Você pode ter comido uma imitação do Meio-Oeste, das Grandes Planícies, da América do Sul ou da Austrália, onde eles produzem muito do que eu chamo de “Faux-be” beef (carne bovina falsa). Você pode até ter comido carne Kobe importada do Japão antes de 2010. Agora, é ilegal importar (ou até mesmo trazer para consumo pessoal) qualquer carne bovina japonesa. Antes de 2010, você podia importar somente carne bovina japonesa fresca sem osso, mas nenhuma era a Kobe verdadeira. Pelas leis japonesas, a carne bovina Kobe pode somente vir da província de Hyogo (de onde Kobe é a capital), onde não existem abatedouros aprovados para exportar pelo Departamento de Agricultura dos Estados Unidos (USDA). De acordo com seu grupo comercial próprio, a Kobe Beef Marketing & Distribution Promotion Association no Japão, onde a Kobe Beef é uma marca registrada, Macau é o único lugar para onde o produto é exportado – e somente desde o ano passado. Se você comeu carne bovina de Kobe real nesse país nos últimos anos, provavelmente alguém a contrabandeou em sua bagagem.
“Como isso é possível?”, você me pergunta, quando vê as virtudes da Kobe sendo exibidas em programas de culinária na televisão, por famosos chefes de cozinha, e nos cardápios em todo o país? Uma dúzia de lojas de hambúrguer só em Las Vegas oferecem hambúrgueres Kobe. Procure no Google e encontrará dúzias de vendedores online felizes por pegar seu dinheiro e enviar a você steaks muito caros. As revisões de restaurantes do New York Times repetidamente elogiam a carne bovina Kobe servida em restaurantes sofisticados de Manhattan. Nenhuma edição de alguma importante revista de alimentos deixa de reforçar essa grande mentira da carne bovina Kobe. Então, eu possivelmente poderia estar certo?

Enunciado 1: Apresente em forma de lista numerada somente as linhas das entradas que vão da linha com "scientific name: Thamnophis marcianus" até a linha com "order: Suliformes", ambas incluídas, omitindo as linhas em branco.

Entradas de dados:
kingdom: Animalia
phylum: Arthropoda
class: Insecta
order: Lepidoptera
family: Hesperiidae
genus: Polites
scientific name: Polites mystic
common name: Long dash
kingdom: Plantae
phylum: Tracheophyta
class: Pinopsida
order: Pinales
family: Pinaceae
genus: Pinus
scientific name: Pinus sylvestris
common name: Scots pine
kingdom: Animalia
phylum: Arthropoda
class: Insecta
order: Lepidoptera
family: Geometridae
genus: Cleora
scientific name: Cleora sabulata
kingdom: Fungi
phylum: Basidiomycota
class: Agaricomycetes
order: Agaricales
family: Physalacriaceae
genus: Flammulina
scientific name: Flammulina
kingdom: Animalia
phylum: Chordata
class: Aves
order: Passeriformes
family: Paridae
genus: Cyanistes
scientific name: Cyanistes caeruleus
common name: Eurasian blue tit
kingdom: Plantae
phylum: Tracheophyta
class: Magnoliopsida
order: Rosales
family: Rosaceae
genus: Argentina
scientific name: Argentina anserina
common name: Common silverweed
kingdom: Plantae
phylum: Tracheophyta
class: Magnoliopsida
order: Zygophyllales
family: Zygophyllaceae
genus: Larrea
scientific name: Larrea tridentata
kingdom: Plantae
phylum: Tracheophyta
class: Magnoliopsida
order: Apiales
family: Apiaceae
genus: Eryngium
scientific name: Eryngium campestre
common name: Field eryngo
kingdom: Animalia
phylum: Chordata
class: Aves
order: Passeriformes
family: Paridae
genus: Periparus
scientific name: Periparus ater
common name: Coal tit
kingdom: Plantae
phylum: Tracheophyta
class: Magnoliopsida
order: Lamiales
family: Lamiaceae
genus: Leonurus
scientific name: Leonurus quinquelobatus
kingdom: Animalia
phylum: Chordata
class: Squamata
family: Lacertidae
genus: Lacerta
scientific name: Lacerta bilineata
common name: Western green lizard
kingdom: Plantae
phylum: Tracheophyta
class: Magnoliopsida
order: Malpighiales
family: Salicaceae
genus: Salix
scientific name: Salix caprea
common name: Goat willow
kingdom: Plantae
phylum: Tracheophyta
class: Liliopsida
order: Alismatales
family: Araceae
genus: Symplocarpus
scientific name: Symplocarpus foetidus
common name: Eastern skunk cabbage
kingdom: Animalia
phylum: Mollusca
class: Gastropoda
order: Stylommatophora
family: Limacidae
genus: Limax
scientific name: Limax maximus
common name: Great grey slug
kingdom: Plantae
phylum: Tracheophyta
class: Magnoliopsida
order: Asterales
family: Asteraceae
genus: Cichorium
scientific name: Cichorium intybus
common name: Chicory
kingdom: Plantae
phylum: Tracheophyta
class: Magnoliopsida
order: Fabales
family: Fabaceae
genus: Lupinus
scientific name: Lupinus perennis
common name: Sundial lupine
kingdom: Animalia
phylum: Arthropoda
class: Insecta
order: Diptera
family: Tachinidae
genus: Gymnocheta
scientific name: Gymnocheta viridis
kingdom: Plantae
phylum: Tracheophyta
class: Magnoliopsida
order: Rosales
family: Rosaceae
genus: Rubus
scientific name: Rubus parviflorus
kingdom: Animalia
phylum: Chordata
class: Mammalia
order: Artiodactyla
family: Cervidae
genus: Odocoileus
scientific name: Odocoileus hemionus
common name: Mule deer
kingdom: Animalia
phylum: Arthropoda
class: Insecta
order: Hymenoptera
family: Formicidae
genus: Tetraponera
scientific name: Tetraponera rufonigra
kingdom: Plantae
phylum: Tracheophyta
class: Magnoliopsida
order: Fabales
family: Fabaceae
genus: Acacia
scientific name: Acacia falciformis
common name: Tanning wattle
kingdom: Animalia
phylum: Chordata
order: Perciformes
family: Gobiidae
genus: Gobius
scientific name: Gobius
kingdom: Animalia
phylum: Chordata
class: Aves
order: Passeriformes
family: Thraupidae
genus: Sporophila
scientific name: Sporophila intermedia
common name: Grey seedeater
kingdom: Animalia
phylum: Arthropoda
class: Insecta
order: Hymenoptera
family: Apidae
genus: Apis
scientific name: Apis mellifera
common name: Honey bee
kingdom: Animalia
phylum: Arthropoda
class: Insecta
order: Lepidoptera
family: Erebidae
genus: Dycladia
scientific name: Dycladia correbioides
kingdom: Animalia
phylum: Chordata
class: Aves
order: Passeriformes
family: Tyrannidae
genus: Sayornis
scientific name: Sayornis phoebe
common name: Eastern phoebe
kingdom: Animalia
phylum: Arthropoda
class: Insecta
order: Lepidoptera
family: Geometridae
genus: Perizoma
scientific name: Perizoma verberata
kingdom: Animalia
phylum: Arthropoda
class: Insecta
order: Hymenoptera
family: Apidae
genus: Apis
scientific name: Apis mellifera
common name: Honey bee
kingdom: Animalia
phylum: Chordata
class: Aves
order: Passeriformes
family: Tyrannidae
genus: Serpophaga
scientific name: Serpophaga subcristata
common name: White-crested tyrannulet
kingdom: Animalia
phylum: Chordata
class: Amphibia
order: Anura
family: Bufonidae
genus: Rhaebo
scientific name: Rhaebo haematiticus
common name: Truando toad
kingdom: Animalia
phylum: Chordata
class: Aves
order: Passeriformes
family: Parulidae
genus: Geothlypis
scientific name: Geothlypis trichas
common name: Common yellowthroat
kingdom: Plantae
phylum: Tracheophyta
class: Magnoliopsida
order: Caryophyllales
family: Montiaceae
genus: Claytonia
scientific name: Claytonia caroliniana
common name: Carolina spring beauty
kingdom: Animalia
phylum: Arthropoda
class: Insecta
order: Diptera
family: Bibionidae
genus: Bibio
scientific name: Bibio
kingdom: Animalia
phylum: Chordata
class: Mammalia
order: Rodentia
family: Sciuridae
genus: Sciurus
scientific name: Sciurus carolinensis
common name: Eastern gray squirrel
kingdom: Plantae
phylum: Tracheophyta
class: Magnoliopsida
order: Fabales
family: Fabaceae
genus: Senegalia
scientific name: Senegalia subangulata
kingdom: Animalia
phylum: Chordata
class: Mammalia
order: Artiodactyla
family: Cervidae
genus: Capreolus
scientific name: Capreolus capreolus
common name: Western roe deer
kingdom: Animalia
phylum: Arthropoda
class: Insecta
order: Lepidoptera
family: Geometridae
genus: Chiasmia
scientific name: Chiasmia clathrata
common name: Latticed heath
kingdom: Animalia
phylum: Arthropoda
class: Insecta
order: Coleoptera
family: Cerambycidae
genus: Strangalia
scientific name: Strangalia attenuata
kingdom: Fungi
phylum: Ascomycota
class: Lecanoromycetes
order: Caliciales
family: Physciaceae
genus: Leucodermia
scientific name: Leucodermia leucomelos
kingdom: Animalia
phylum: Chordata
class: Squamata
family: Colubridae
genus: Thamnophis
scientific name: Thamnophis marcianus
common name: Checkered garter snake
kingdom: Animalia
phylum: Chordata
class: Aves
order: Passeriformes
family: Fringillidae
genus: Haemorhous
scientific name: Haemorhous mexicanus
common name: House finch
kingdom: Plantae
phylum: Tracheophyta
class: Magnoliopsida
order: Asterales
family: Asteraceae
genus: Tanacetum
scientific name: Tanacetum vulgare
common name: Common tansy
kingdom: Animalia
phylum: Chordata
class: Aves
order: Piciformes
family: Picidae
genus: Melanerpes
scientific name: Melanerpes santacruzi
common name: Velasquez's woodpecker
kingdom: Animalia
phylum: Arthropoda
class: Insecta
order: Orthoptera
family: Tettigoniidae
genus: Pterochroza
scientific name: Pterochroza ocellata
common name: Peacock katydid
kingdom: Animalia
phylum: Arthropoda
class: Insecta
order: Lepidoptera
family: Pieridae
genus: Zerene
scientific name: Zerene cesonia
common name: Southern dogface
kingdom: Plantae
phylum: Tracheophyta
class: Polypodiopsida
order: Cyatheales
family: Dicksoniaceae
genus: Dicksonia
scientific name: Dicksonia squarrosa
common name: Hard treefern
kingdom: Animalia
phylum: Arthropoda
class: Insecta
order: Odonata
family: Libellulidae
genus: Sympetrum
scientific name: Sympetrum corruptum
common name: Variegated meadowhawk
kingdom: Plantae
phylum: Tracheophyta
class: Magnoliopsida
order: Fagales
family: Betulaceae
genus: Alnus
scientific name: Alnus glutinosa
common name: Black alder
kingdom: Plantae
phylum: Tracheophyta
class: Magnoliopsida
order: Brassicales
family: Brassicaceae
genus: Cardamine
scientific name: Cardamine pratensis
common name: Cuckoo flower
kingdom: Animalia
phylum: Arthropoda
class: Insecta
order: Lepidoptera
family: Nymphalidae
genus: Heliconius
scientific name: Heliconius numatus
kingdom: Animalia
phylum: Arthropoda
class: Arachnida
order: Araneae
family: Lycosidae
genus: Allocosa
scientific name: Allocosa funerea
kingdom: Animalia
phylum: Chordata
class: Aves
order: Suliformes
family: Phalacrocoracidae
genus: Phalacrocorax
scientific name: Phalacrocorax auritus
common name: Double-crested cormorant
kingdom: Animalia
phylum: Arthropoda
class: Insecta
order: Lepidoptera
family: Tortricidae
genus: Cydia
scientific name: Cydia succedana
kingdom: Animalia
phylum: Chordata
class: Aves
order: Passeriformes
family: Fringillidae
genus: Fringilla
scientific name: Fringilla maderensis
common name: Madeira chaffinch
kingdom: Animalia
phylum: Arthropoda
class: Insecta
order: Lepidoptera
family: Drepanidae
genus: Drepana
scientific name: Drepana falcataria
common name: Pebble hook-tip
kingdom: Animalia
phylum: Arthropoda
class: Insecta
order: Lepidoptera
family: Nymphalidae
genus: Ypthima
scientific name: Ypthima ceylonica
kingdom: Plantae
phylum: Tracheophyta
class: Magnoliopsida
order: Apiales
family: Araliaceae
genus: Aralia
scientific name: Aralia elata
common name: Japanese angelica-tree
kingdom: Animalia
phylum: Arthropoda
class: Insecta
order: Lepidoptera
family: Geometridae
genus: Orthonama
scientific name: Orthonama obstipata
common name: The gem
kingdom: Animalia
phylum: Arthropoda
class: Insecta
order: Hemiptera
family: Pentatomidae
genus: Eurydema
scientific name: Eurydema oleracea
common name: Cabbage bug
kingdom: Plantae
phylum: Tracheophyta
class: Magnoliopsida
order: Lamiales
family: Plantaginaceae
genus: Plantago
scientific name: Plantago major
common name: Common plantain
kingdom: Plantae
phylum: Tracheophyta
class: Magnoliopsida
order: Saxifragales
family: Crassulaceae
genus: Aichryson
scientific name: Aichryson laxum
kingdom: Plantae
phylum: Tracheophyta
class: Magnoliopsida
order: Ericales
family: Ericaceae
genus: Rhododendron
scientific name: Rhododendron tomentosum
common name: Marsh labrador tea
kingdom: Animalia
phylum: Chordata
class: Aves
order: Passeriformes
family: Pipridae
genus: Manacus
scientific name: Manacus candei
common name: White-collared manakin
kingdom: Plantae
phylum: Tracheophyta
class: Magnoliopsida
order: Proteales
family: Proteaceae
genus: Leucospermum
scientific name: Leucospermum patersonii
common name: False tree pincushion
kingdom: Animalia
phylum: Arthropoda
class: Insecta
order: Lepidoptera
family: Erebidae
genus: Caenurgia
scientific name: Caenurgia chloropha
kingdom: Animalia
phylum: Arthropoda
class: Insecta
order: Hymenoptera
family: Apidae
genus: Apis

Enunciado 2: Transcreva na íntegra, sem nenhuma alteração, o trecho sobre a carne bovina Kobe.

Resposta redigida 1:
1. scientific name: Thamnophis marcianus
2. common name: Checkered garter snake
3. kingdom: Animalia
4. phylum: Chordata
5. class: Aves
6. order: Passeriformes
7. family: Fringillidae
8. genus: Haemorhous
9. scientific name: Haemorhous mexicanus
10. common name: House finch
11. kingdom: Plantae
12. phylum: Tracheophyta
13. class: Magnoliopsida
14. order: Asterales
15. family: Asteraceae
16. genus: Tanacetum
17. scientific name: Tanacetum vulgare
18. common name: Common tansy
19. kingdom: Animalia
20. phylum: Chordata
21. class: Aves
22. order: Piciformes
23. family: Picidae
24. genus: Melanerpes
25. scientific name: Melanerpes santacruzi
26. common name: Velasquez's woodpecker
27. kingdom: Animalia
28. phylum: Arthropoda
29. class: Insecta
30. order: Orthoptera
31. family: Tettigoniidae
32. genus: Pterochroza
33. scientific name: Pterochroza ocellata
34. common name: Peacock katydid
35. kingdom: Animalia
36. phylum: Arthropoda
37. class: Insecta
38. order: Lepidoptera
39. family: Pieridae
40. genus: Zerene
41. scientific name: Zerene cesonia
42. common name: Southern dogface
43. kingdom: Plantae
44. phylum: Tracheophyta
45. class: Polypodiopsida
46. order: Cyatheales
47. family: Dicksoniaceae
48. genus: Dicksonia
49. scientific name: Dicksonia squarrosa
50. common name: Hard treefern
51. kingdom: Animalia
52. phylum: Arthropoda
53. class: Insecta
54. order: Odonata
55. family: Libellulidae
56. genus: Sympetrum
57. scientific name: Sympetrum corruptum
58. common name: Variegated meadowhawk
59. kingdom: Plantae
60. phylum: Tracheophyta
61. class: Magnoliopsida
62. order: Fagales
63. family: Betulaceae
64. genus: Alnus
65. scientific name: Alnus glutinosa
66. common name: Black alder
67. kingdom: Plantae
68. phylum: Tracheophyta
69. class: Magnoliopsida
70. order: Brassicales
71. family: Brassicaceae
72. genus: Cardamine
73. scientific name: Cardamine pratensis
74. common name: Cuckoo flower
75. kingdom: Animalia
76. phylum: Arthropoda
77. class: Insecta
78. order: Lepidoptera
79. family: Nymphalidae
80. genus: Heliconius
81. scientific name: Heliconius numatus
82. kingdom: Animalia
83. phylum: Arthropoda
84. class: Arachnida
85. order: Araneae
86. family: Lycosidae
87. genus: Allocosa
88. scientific name: Allocosa funerea
89. kingdom: Animalia
90. phylum: Chordata
91. class: Aves
92. order: Suliformes

Resposta redigida 2:
Você pode ter comido uma imitação do Meio-Oeste, das Grandes Planícies, da América do Sul ou da Austrália, onde eles produzem muito do que eu chamo de “Faux-be” beef (carne bovina falsa). Você pode até ter comido carne Kobe importada do Japão antes de 2010. Agora, é ilegal importar (ou até mesmo trazer para consumo pessoal) qualquer carne bovina japonesa. Antes de 2010, você podia importar somente carne bovina japonesa fresca sem osso, mas nenhuma era a Kobe verdadeira. Pelas leis japonesas, a carne bovina Kobe pode somente vir da província de Hyogo (de onde Kobe é a capital), onde não existem abatedouros aprovados para exportar pelo Departamento de Agricultura dos Estados Unidos (USDA). De acordo com seu grupo comercial próprio, a Kobe Beef Marketing & Distribution Promotion Association no Japão, onde a Kobe Beef é uma marca registrada, Macau é o único lugar para onde o produto é exportado – e somente desde o ano passado. Se você comeu carne bovina de Kobe real nesse país nos últimos anos, provavelmente alguém a contrabandeou em sua bagagem.
“Como isso é possível?”, você me pergunta, quando vê as virtudes da Kobe sendo exibidas em programas de culinária na televisão, por famosos chefes de cozinha, e nos cardápios em todo o país? Uma dúzia de lojas de hambúrguer só em Las Vegas oferecem hambúrgueres Kobe. Procure no Google e encontrará dúzias de vendedores online felizes por pegar seu dinheiro e enviar a você steaks muito caros. As revisões de restaurantes do New York Times repetidamente elogiam a carne bovina Kobe servida em restaurantes sofisticados de Manhattan. Nenhuma edição de alguma importante revista de alimentos deixa de reforçar essa grande mentira da carne bovina Kobe. Então, eu possivelmente poderia estar certo?